When we are certain we know the way, the answers, the secret of how to live our lives, we are probably living small lives. We probably are lacking enough of that unknowable mystery we call love. The loveliest thing about Strange Terrain, in my opinion, is that the examples are all Fogel’s own poems. If you’ve ever wondered what a poet thinks about when writing and revising a poem, this is the book for you. Which brings us to…

Why read poetry?

If you believe living a large life is about how much stuff you amass, you’re reading the wrong blog.
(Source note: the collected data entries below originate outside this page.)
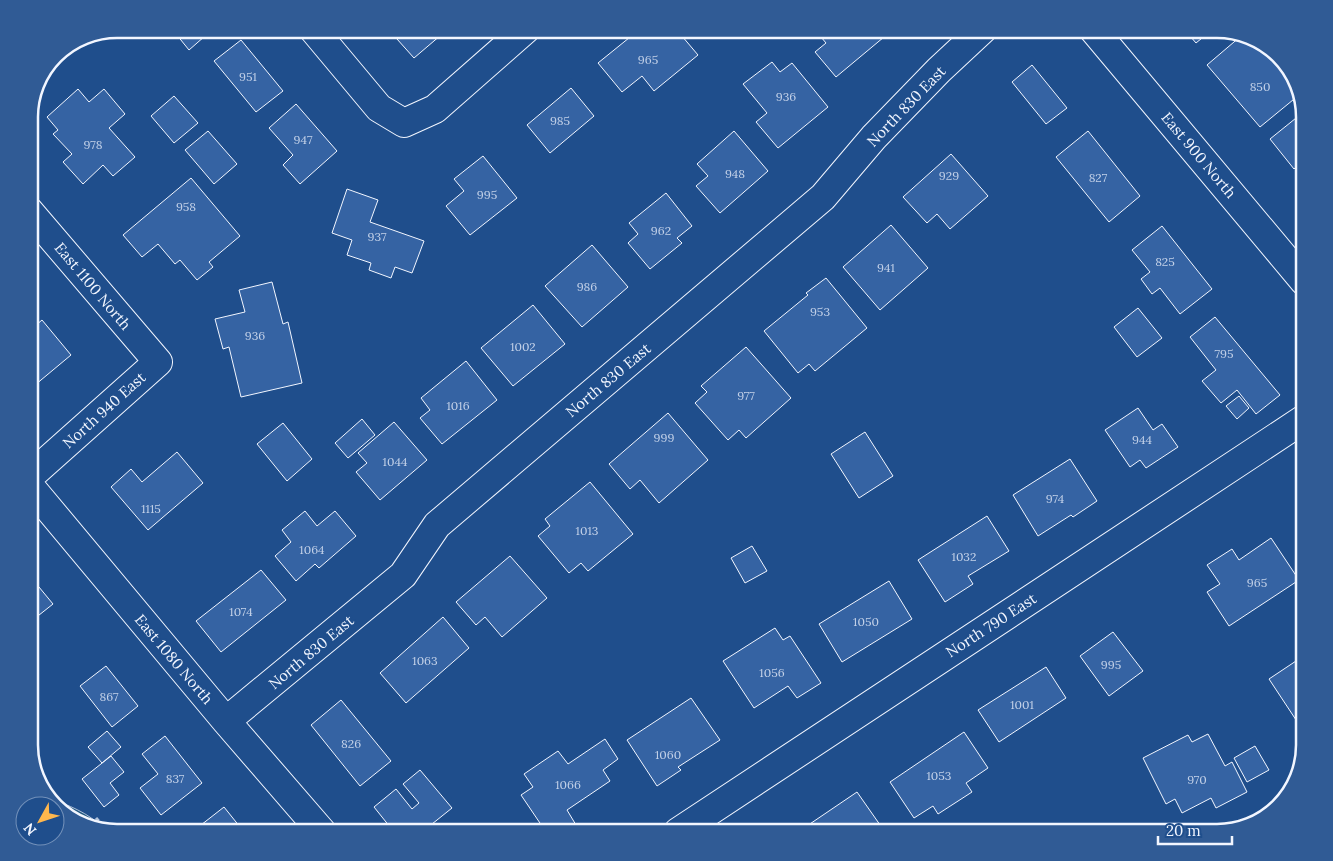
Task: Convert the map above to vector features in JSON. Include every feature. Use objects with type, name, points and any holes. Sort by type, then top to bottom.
[{"type":"street","points":[[320,37],[379,108],[404,123],[434,109],[517,37]]},
{"type":"street","name":"North 830 East","points":[[226,721],[403,575],[437,525],[823,197],[874,137],[939,70],[974,37]]},
{"type":"street","name":"East 900 North","points":[[1100,37],[1296,271]]},
{"type":"street","name":"East 1100 North","points":[[38,222],[158,362]]},
{"type":"street","name":"North 940 East","points":[[38,469],[158,362]]},
{"type":"street","name":"North 790 East","points":[[690,824],[1296,423]]},
{"type":"street","name":"East 1080 North","points":[[38,496],[226,721],[315,824]]},
{"type":"path","points":[[96,818],[99,822]]},
{"type":"shaded area","points":[[67,805],[92,820],[72,810]]},
{"type":"building","points":[[178,37],[204,37],[189,50]]},
{"type":"building","points":[[395,37],[439,37],[414,58]]},
{"type":"building","points":[[630,37],[683,37],[698,55],[654,91],[642,76],[622,92],[598,63]]},
{"type":"building","points":[[821,37],[884,37],[836,77],[815,52],[826,43]]},
{"type":"building","points":[[1191,37],[1203,37],[1196,43]]},
{"type":"building","points":[[241,40],[283,91],[256,112],[214,61]]},
{"type":"building","points":[[1237,40],[1261,51],[1276,64],[1287,81],[1294,99],[1260,127],[1207,65]]},
{"type":"building","points":[[772,62],[780,72],[792,63],[828,107],[778,148],[756,122],[767,113],[743,84]]},
{"type":"building","points":[[1032,65],[1067,108],[1046,124],[1012,82]]},
{"type":"building","points":[[571,88],[594,116],[550,153],[527,125]]},
{"type":"building","points":[[78,89],[89,102],[104,89],[125,114],[109,128],[135,157],[113,176],[103,165],[83,184],[63,162],[72,154],[53,134],[58,130],[47,117]]},
{"type":"building","points":[[174,96],[198,123],[174,143],[151,116]]},
{"type":"building","points":[[296,104],[337,151],[300,184],[283,165],[293,155],[269,128]]},
{"type":"building","points":[[1296,118],[1296,167],[1294,169],[1270,139]]},
{"type":"building","points":[[208,131],[237,164],[214,184],[185,150]]},
{"type":"building","points":[[734,131],[768,171],[720,213],[696,186],[708,176],[697,164]]},
{"type":"building","points":[[1088,131],[1140,196],[1109,222],[1056,157]]},
{"type":"building","points":[[951,154],[988,196],[950,229],[937,214],[927,223],[903,197]]},
{"type":"building","points":[[483,156],[517,198],[470,235],[446,206],[464,191],[454,179]]},
{"type":"building","points":[[191,178],[240,236],[209,262],[213,267],[197,280],[180,260],[175,264],[158,244],[142,257],[123,235]]},
{"type":"building","points":[[347,189],[378,200],[370,222],[424,241],[412,273],[395,267],[391,278],[369,270],[371,263],[347,255],[352,240],[332,233]]},
{"type":"building","points":[[666,193],[692,226],[677,238],[682,243],[650,269],[628,243],[638,234],[629,223]]},
{"type":"building","points":[[891,225],[928,268],[880,310],[843,267]]},
{"type":"building","points":[[1162,226],[1212,289],[1180,314],[1160,288],[1152,294],[1141,279],[1150,272],[1132,250]]},
{"type":"building","points":[[592,245],[628,287],[582,327],[545,286]]},
{"type":"building","points":[[826,278],[867,328],[815,371],[809,364],[798,373],[764,331],[808,295],[806,293]]},
{"type":"building","points":[[272,282],[283,324],[288,322],[302,383],[241,397],[229,347],[223,349],[215,319],[245,312],[239,290]]},
{"type":"building","points":[[533,305],[565,344],[513,386],[481,348]]},
{"type":"building","points":[[1138,308],[1162,338],[1137,357],[1114,327]]},
{"type":"building","points":[[1215,317],[1280,395],[1256,414],[1237,390],[1221,403],[1202,381],[1216,370],[1190,337]]},
{"type":"building","points":[[42,320],[71,355],[38,382],[38,323]]},
{"type":"building","points":[[746,347],[791,398],[746,438],[739,430],[728,440],[695,403],[707,392],[701,386]]},
{"type":"building","points":[[466,361],[497,400],[442,444],[420,418],[430,410],[421,398]]},
{"type":"building","points":[[1239,396],[1249,408],[1237,419],[1226,406]]},
{"type":"building","points":[[1138,408],[1153,430],[1162,424],[1178,447],[1146,468],[1140,460],[1130,467],[1105,430]]},
{"type":"building","points":[[668,413],[708,460],[659,503],[640,480],[630,489],[609,464]]},
{"type":"building","points":[[362,419],[375,435],[348,458],[335,443]]},
{"type":"building","points":[[394,422],[427,460],[380,500],[356,472],[367,463],[358,453]]},
{"type":"building","points":[[283,423],[312,459],[287,481],[257,444]]},
{"type":"building","points":[[865,432],[893,476],[859,498],[831,454]]},
{"type":"building","points":[[177,452],[203,483],[148,530],[111,487],[131,469],[142,482]]},
{"type":"building","points":[[1070,459],[1097,501],[1073,517],[1071,515],[1038,536],[1013,495]]},
{"type":"building","points":[[590,482],[633,534],[588,571],[581,563],[569,573],[538,536],[550,526],[545,519]]},
{"type":"building","points":[[305,511],[317,526],[335,511],[356,536],[319,568],[315,564],[296,581],[275,556],[291,542],[282,530]]},
{"type":"building","points":[[987,516],[1009,551],[968,576],[973,584],[945,602],[918,560]]},
{"type":"building","points":[[1271,538],[1296,576],[1296,582],[1229,626],[1207,592],[1220,584],[1207,565],[1232,549],[1239,560]]},
{"type":"building","points":[[752,546],[767,571],[745,583],[731,558]]},
{"type":"building","points":[[510,556],[547,598],[502,637],[485,617],[476,625],[456,602]]},
{"type":"building","points":[[261,570],[286,600],[221,652],[196,621]]},
{"type":"building","points":[[889,581],[912,619],[842,662],[819,624]]},
{"type":"building","points":[[38,586],[53,604],[38,616]]},
{"type":"building","points":[[443,617],[469,648],[406,703],[380,673]]},
{"type":"building","points":[[775,628],[783,640],[790,636],[821,683],[797,698],[788,686],[754,708],[723,661]]},
{"type":"building","points":[[1113,632],[1143,671],[1109,696],[1080,656]]},
{"type":"building","points":[[1296,661],[1296,720],[1269,679]]},
{"type":"building","points":[[106,666],[138,706],[112,727],[80,686]]},
{"type":"building","points":[[1046,667],[1066,698],[999,742],[978,710]]},
{"type":"building","points":[[691,698],[720,740],[678,767],[681,770],[657,786],[627,740]]},
{"type":"building","points":[[341,700],[391,761],[360,786],[311,725]]},
{"type":"building","points":[[107,731],[121,747],[102,763],[88,747]]},
{"type":"building","points":[[964,732],[988,768],[966,783],[972,792],[938,814],[933,806],[914,818],[890,782]]},
{"type":"building","points":[[1208,734],[1225,766],[1232,762],[1247,792],[1216,808],[1211,798],[1182,813],[1175,799],[1166,804],[1143,758],[1188,735],[1192,742]]},
{"type":"building","points":[[165,736],[202,783],[161,815],[140,788],[158,774],[142,754]]},
{"type":"building","points":[[605,739],[618,759],[603,770],[610,781],[567,810],[575,824],[541,824],[521,795],[533,787],[524,774],[558,751],[568,764]]},
{"type":"building","points":[[1255,746],[1269,770],[1247,782],[1234,758]]},
{"type":"building","points":[[111,756],[124,772],[110,783],[119,795],[104,807],[82,779]]},
{"type":"building","points":[[420,770],[452,808],[432,824],[388,824],[374,807],[396,789],[412,809],[419,803],[403,784]]},
{"type":"building","points":[[857,792],[879,824],[810,824]]},
{"type":"building","points":[[224,807],[238,824],[202,824]]}]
In my worldview, largesse is about responsibility, which is to say love and, “variations of love as well, including wonder, celebration, excitement, awe, prayerfulness, or gratitude.” Fogel believes (as I do) that poetry gives us larger lives. Reading poems teaches us to take responsibility for the quality of our experiences, and reading teaches us empathy.
“You are half responsible (and fully rewarded) for making emotions in a poem come alive again,” she wrote. And remember, her book outfits you with the gear you need to bring a poem to life. “Successful interaction with poems (or fiction, for that matter) is rooted as much in learning empathy as literary skills. Perhaps it is because the two are so linked that reading is such a moral and enlightening activity.”
So, if you desire a more enlightened life, and if Alice B. Fogel and I have convinced you that becoming a reader of poetry (or to returning to poetry) will help you reach that goal, then get Strange Terrain here.
And below are three of my favorite poetry anthologies which pair well with Strange Terrain. Do you, or will you, read poetry? Why or why not?

The Maverick Poets edited by Steve Kowitz

News of the Universe edited by Robert Bly

A book of Luminous Things edited by Czeslaw Milosz

 
 
 
 
 
 
Photos via VisualHunt
 
 

7 thoughts on “New Hampshire Poet Laureate Alice B. Fogel on How to Explore Poetry's Strange Terrain”

  1. I love poetry! I do read it fairly often and use poems at school (humorous ones) to encourage reluctant readers. I’m always delighted when the poetry module comes around in our literature courses and I can witness our students being introduced to some truly awesome writing😉

    1. I didn’t know that, Jenny. Or did I, and forgot? In any case, now I’m even more than ever looking for that faraway day when I get to England and we can meet up, have a cup of tea and talk about everything.

  2. I’m one of those people who would like to read more poetry; who, when they read poetry, wonder why they don’t do so more often. I’m a voracious reader, and I tend to race along, I know that good poetry challenges me to slow down, to experience and savour the words, the rhythm, the message in a different way. I need to pause my rushing ways to appreciate the written word in this way. I recently purchased “She Walks in Beauty: A Woman’s Journey Through Poems,” a collection by Caroline Kennedy. I think I need to take it with me on one of my walks, so I can settle on a bench by the river and take it in.

    1. Yes — I too have a tendency to race along, which is why I’m again making more room for poetry in my life. It makes me approach all of life more meditatively.
      That sounds like a beautiful way to take in C.K.’s book. I haven’t read that volume. I’ll have to pick it up!